_ACTIVITY_
From the first line to the last, return the data exactly as written.

_SUPPLIED DATA_
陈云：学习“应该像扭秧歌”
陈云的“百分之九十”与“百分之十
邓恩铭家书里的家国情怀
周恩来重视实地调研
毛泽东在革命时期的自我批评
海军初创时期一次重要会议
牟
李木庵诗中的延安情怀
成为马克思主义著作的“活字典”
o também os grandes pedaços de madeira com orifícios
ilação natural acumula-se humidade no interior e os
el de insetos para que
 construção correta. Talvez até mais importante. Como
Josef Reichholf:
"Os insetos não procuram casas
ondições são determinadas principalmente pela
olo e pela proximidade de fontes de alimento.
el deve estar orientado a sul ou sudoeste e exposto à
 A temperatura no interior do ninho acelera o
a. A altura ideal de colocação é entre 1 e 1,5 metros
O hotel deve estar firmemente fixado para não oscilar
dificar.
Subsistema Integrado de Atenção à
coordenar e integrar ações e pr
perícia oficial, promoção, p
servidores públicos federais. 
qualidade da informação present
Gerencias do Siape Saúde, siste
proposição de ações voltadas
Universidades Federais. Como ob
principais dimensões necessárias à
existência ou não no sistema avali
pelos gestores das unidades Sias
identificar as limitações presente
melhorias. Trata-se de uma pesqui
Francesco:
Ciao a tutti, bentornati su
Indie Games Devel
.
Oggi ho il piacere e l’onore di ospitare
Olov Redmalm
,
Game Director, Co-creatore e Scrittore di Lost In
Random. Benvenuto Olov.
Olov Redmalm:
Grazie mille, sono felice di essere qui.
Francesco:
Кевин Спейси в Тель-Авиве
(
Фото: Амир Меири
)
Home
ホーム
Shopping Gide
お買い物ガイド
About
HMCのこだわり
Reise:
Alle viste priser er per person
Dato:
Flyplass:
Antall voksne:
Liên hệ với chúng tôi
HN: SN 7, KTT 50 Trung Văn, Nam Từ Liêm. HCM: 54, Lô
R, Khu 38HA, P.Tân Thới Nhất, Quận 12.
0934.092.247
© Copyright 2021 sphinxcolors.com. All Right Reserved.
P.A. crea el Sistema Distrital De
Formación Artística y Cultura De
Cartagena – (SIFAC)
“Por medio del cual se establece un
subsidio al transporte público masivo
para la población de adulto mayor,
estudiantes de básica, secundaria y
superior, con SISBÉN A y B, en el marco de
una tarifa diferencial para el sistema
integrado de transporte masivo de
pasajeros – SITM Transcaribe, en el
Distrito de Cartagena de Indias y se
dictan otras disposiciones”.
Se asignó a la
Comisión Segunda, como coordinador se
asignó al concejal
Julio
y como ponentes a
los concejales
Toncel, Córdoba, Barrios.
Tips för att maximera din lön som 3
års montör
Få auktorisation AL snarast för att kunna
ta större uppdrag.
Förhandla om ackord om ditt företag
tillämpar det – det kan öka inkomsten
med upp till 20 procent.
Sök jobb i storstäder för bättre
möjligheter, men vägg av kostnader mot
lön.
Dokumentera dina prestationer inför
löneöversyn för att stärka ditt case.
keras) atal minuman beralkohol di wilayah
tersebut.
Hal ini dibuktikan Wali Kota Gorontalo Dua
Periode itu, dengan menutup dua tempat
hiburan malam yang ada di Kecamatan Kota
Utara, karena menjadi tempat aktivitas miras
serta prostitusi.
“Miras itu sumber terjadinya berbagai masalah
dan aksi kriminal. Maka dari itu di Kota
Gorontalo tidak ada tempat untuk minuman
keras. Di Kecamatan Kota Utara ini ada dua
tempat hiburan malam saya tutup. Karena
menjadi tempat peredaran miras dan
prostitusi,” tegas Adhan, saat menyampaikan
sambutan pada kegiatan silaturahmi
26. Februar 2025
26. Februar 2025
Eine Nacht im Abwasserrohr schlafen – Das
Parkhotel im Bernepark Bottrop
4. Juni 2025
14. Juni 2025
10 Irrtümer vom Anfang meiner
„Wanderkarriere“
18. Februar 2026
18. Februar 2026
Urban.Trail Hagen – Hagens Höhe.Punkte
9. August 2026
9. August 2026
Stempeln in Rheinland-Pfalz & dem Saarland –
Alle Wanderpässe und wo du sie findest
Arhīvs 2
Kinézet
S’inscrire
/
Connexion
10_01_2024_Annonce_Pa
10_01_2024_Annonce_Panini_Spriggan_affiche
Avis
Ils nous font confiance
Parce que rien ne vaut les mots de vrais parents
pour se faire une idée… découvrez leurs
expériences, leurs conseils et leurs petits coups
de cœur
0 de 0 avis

_SOLVED EXERCISE_
陈云：学习“应该像扭秧歌”
陈云的“百分之九十”与“百分之十
邓恩铭家书里的家国情怀
周恩来重视实地调研
毛泽东在革命时期的自我批评
海军初创时期一次重要会议
牟
李木庵诗中的延安情怀
成为马克思主义著作的“活字典”
o também os grandes pedaços de madeira com orifícios
ilação natural acumula-se humidade no interior e os
el de insetos para que
 construção correta. Talvez até mais importante. Como
Josef Reichholf:
"Os insetos não procuram casas
ondições são determinadas principalmente pela
olo e pela proximidade de fontes de alimento.
el deve estar orientado a sul ou sudoeste e exposto à
 A temperatura no interior do ninho acelera o
a. A altura ideal de colocação é entre 1 e 1,5 metros
O hotel deve estar firmemente fixado para não oscilar
dificar.
Subsistema Integrado de Atenção à
coordenar e integrar ações e pr
perícia oficial, promoção, p
servidores públicos federais. 
qualidade da informação present
Gerencias do Siape Saúde, siste
proposição de ações voltadas
Universidades Federais. Como ob
principais dimensões necessárias à
existência ou não no sistema avali
pelos gestores das unidades Sias
identificar as limitações presente
melhorias. Trata-se de uma pesqui
Francesco:
Ciao a tutti, bentornati su
Indie Games Devel
.
Oggi ho il piacere e l’onore di ospitare
Olov Redmalm
,
Game Director, Co-creatore e Scrittore di Lost In
Random. Benvenuto Olov.
Olov Redmalm:
Grazie mille, sono felice di essere qui.
Francesco:
Кевин Спейси в Тель-Авиве
(
Фото: Амир Меири
)
Home
ホーム
Shopping Gide
お買い物ガイド
About
HMCのこだわり
Reise:
Alle viste priser er per person
Dato:
Flyplass:
Antall voksne:
Liên hệ với chúng tôi
HN: SN 7, KTT 50 Trung Văn, Nam Từ Liêm. HCM: 54, Lô
R, Khu 38HA, P.Tân Thới Nhất, Quận 12.
0934.092.247
© Copyright 2021 sphinxcolors.com. All Right Reserved.
P.A. crea el Sistema Distrital De
Formación Artística y Cultura De
Cartagena – (SIFAC)
“Por medio del cual se establece un
subsidio al transporte público masivo
para la población de adulto mayor,
estudiantes de básica, secundaria y
superior, con SISBÉN A y B, en el marco de
una tarifa diferencial para el sistema
integrado de transporte masivo de
pasajeros – SITM Transcaribe, en el
Distrito de Cartagena de Indias y se
dictan otras disposiciones”.
Se asignó a la
Comisión Segunda, como coordinador se
asignó al concejal
Julio
y como ponentes a
los concejales
Toncel, Córdoba, Barrios.
Tips för att maximera din lön som 3
års montör
Få auktorisation AL snarast för att kunna
ta större uppdrag.
Förhandla om ackord om ditt företag
tillämpar det – det kan öka inkomsten
med upp till 20 procent.
Sök jobb i storstäder för bättre
möjligheter, men vägg av kostnader mot
lön.
Dokumentera dina prestationer inför
löneöversyn för att stärka ditt case.
keras) atal minuman beralkohol di wilayah
tersebut.
Hal ini dibuktikan Wali Kota Gorontalo Dua
Periode itu, dengan menutup dua tempat
hiburan malam yang ada di Kecamatan Kota
Utara, karena menjadi tempat aktivitas miras
serta prostitusi.
“Miras itu sumber terjadinya berbagai masalah
dan aksi kriminal. Maka dari itu di Kota
Gorontalo tidak ada tempat untuk minuman
keras. Di Kecamatan Kota Utara ini ada dua
tempat hiburan malam saya tutup. Karena
menjadi tempat peredaran miras dan
prostitusi,” tegas Adhan, saat menyampaikan
sambutan pada kegiatan silaturahmi
26. Februar 2025
26. Februar 2025
Eine Nacht im Abwasserrohr schlafen – Das
Parkhotel im Bernepark Bottrop
4. Juni 2025
14. Juni 2025
10 Irrtümer vom Anfang meiner
„Wanderkarriere“
18. Februar 2026
18. Februar 2026
Urban.Trail Hagen – Hagens Höhe.Punkte
9. August 2026
9. August 2026
Stempeln in Rheinland-Pfalz & dem Saarland –
Alle Wanderpässe und wo du sie findest
Arhīvs 2
Kinézet
S’inscrire
/
Connexion
10_01_2024_Annonce_Pa
10_01_2024_Annonce_Panini_Spriggan_affiche
Avis
Ils nous font confiance
Parce que rien ne vaut les mots de vrais parents
pour se faire une idée… découvrez leurs
expériences, leurs conseils et leurs petits coups
de cœur
0 de 0 avis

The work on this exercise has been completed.